Zur Bestattung von Christian Uliczka am 8. März. Rede von Eberhard Przyrembel
Vor mehr als 20 Jahren habe ich Christian im Friedensforum Duisburg kennen gelernt. Vor allem ging es jedes Jahr um den Aufruf zum Ostermarsch. Christian sorgte gekonnt dafür, dass die Forderungen präzise und kurz formuliert wurden.
Christian beteiligte sich am gewaltfreien Widerstand der „Initiative Richter und Staatsanwälte für Frieden“. Nicht erst der Einsatz, schon die Stationierung von Atomwaffen in Deutschland ist rechtswidrig – das war der Kern ihrer Erklärungen. Christian war damit unter Kollegen der Justiz Außenseiter.
Als ich mir zurechtlegen wollte, was ich heute sagen könnte, kam mir letzte Woche die Sendung Zeitzeichen vom WDR zu Hilfe: Am 26. Februar wurde an den 50. Todestag von Karl Jaspers erinnert, der als heute fast vergessener Philosoph vieles nach dem 2.Weltkrieg gesagt hat, was heute noch gilt und hierher passt. Seine Formulierungen sind aktuell und entsprechen dem, wofür Christian sich eingesetzt hat.
„Der Friedenszustand ist kein Naturzustand, sondern muss gestiftet werden … Die Stiftung des Friedens aber ist nur möglich durch Stiftung eines rechtlichen Zustandes … Dieser kann nur vermöge der Vernunft hervorgebracht werden.“
Weil ich diese Zitate übernehmen konnte, brauchte ich nicht bei Jaspers selber nachzulesen, was er weiter zum Frieden sagte. Das Fundament des Staates ist das Recht; und nur dem Recht und seiner Durchsetzung soll gedient werden.

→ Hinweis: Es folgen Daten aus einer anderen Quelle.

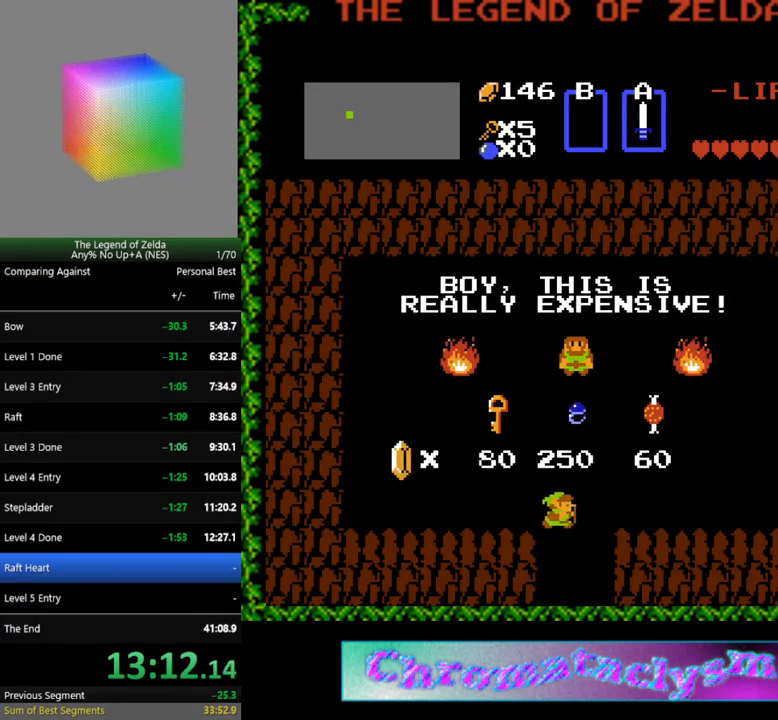
{"buttons": ["DPAD_UP"], "events": [[483, "DPAD_RIGHT", "up"], [483, "DPAD_UP", "down"]]}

Jüngst hat ein österreichischer Minister sich vergalloppiert, indem er unbedacht und leger dahersagte: „Ich glaube immer noch, dass das Recht der Politik zu folgen hat und nicht die Politik dem Recht“. (kat.net.31.1.2019) Das gab natürlich einen Sturm der Entrüstung auf allen Seiten. Ähnlich konnte Christian sich aufregen, wenn eine Formulierung nach seinem Rechtsverständnis falsch war. Denn er kämpfte unbeirrbar für entsprechende Formulierungen.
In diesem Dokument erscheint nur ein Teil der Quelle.